[The exercise]
Put each line of the rows below into a JSON list of strings, one string per line, leaving out any blank lines.

⟨

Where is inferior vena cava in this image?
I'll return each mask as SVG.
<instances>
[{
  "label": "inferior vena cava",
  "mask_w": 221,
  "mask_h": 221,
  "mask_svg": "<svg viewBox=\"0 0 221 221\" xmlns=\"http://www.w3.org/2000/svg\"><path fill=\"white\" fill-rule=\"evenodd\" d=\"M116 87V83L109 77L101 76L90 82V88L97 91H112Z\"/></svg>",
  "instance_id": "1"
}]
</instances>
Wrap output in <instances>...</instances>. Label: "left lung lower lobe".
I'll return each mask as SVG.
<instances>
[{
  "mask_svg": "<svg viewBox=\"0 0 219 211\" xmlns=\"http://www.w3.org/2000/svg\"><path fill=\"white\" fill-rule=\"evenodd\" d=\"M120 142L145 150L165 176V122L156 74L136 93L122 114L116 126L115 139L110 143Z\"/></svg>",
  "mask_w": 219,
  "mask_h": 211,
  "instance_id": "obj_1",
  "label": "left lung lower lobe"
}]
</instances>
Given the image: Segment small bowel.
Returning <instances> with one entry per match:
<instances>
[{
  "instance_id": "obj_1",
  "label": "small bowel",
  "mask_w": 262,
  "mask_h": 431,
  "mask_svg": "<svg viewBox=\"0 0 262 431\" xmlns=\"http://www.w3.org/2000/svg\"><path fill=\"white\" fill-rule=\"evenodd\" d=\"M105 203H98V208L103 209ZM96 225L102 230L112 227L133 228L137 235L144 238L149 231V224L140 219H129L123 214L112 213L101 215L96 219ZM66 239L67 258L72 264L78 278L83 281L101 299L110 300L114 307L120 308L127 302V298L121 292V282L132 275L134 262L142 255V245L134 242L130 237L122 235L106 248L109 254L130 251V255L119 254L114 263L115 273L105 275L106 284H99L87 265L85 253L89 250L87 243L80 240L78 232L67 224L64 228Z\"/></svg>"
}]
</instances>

⟩

[Solution to the exercise]
[
  "Where is inferior vena cava in this image?",
  "I'll return each mask as SVG.",
  "<instances>",
  "[{",
  "  \"label\": \"inferior vena cava\",",
  "  \"mask_w\": 221,",
  "  \"mask_h\": 221,",
  "  \"mask_svg\": \"<svg viewBox=\\\"0 0 221 221\\\" xmlns=\\\"http://www.w3.org/2000/svg\\\"><path fill=\\\"white\\\" fill-rule=\\\"evenodd\\\" d=\\\"M116 87V83L109 77L101 76L90 82V88L97 91H112Z\\\"/></svg>\",",
  "  \"instance_id\": \"1\"",
  "}]",
  "</instances>",
  "Wrap output in <instances>...</instances>. Label: \"left lung lower lobe\".",
  "I'll return each mask as SVG.",
  "<instances>",
  "[{",
  "  \"mask_svg\": \"<svg viewBox=\\\"0 0 219 211\\\" xmlns=\\\"http://www.w3.org/2000/svg\\\"><path fill=\\\"white\\\" fill-rule=\\\"evenodd\\\" d=\\\"M120 142L145 150L165 176V122L156 74L136 93L122 114L116 126L115 139L110 143Z\\\"/></svg>\",",
  "  \"mask_w\": 219,",
  "  \"mask_h\": 211,",
  "  \"instance_id\": \"obj_1\",",
  "  \"label\": \"left lung lower lobe\"",
  "}]",
  "</instances>",
  "Given the image: Segment small bowel.",
  "Returning <instances> with one entry per match:",
  "<instances>",
  "[{",
  "  \"instance_id\": \"obj_1\",",
  "  \"label\": \"small bowel\",",
  "  \"mask_w\": 262,",
  "  \"mask_h\": 431,",
  "  \"mask_svg\": \"<svg viewBox=\\\"0 0 262 431\\\" xmlns=\\\"http://www.w3.org/2000/svg\\\"><path fill=\\\"white\\\" fill-rule=\\\"evenodd\\\" d=\\\"M105 203H98V208L103 209ZM96 225L102 230L112 227L133 228L137 235L144 238L149 231V224L140 219H129L123 214L112 213L101 215L96 219ZM66 239L67 258L72 264L78 278L83 281L101 299L110 300L114 307L120 308L127 302V298L121 292V282L132 275L134 262L142 255V245L134 242L130 237L122 235L106 248L109 254L130 251V255L119 254L114 263L115 273L105 275L106 284H99L87 265L85 253L89 250L87 243L80 240L78 232L67 224L64 228Z\\\"/></svg>\"",
  "}]",
  "</instances>"
]